Wang Yanbo Justin, Yang Xuan, Ju Chao, Zhang Yue, Zhang Jun, Xu Qi, Wang Yiduo, Gao Xinkai, Cao Xiaofeng, Ma Yin, Wu Jie
Longying Zhida (Beijing) Technology Co., Ltd., Beijing 100020, China.
Beijing QBoson Quantum Technology Co., Ltd., Beijing 100015, China.
Entropy (Basel). 2024 Nov 27;26(12):1026. doi: 10.3390/e26121026.
Fraud detection within transaction data is crucial for maintaining financial security, especially in the era of big data. This paper introduces a novel fraud detection method that utilizes quantum computing to implement community detection in transaction networks.

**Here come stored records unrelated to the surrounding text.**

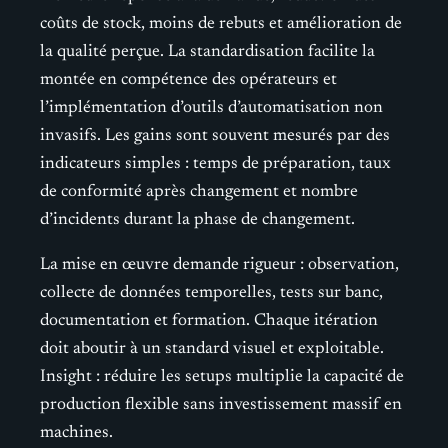
coûts de stock, moins de rebuts et amélioration de
la qualité perçue. La standardisation facilite la
montée en compétence des opérateurs et
l’implémentation d’outils d’automatisation non
invasifs. Les gains sont souvent mesurés par des
indicateurs simples : temps de préparation, taux
de conformité après changement et nombre
d’incidents durant la phase de changement.
La mise en œuvre demande rigueur : observation,
collecte de données temporelles, tests sur banc,
documentation et formation. Chaque itération
doit aboutir à un standard visuel et exploitable.
Insight : réduire les setups multiplie la capacité de
production flexible sans investissement massif en
machines.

We model transaction data as an undirected graph, where nodes represent accounts and edges indicate transactions between them. A modularity function is defined to measure the community structure of the graph. By optimizing this function through the Quadratic Unconstrained Binary Optimization (QUBO) model, we identify the optimal community structure, which is then used to assess the fraud risk within each community. Using a Coherent Ising Machine (CIM) to solve the QUBO model, we successfully divide 308 nodes into four communities. We find that the CIM computes faster than the classical Louvain and simulated annealing (SA) algorithms. Moreover, the CIM achieves better community structure than Louvain and SA as quantified by the modularity function. The structure also unambiguously identifies a high-risk community, which contains almost 70% of all the fraudulent accounts, demonstrating the practical utility of the method for banks' anti-fraud business.
交易数据中的欺诈检测对于维护金融安全至关重要,尤其是在大数据时代。本文介绍了一种新颖的欺诈检测方法,该方法利用量子计算在交易网络中进行社区检测。我们将交易数据建模为无向图,其中节点表示账户,边表示它们之间的交易。定义了一个模块度函数来衡量图的社区结构。通过二次无约束二进制优化(QUBO)模型优化该函数,我们识别出最优的社区结构,然后用于评估每个社区内的欺诈风险。使用相干伊辛机(CIM)求解QUBO模型,我们成功地将308个节点划分为四个社区。我们发现CIM的计算速度比经典的Louvain算法和模拟退火(SA)算法更快。此外,通过模块度函数量化,CIM比Louvain算法和SA算法实现了更好的社区结构。该结构还明确识别出一个高风险社区,其中包含几乎所有欺诈账户的70%,证明了该方法在银行反欺诈业务中的实际效用。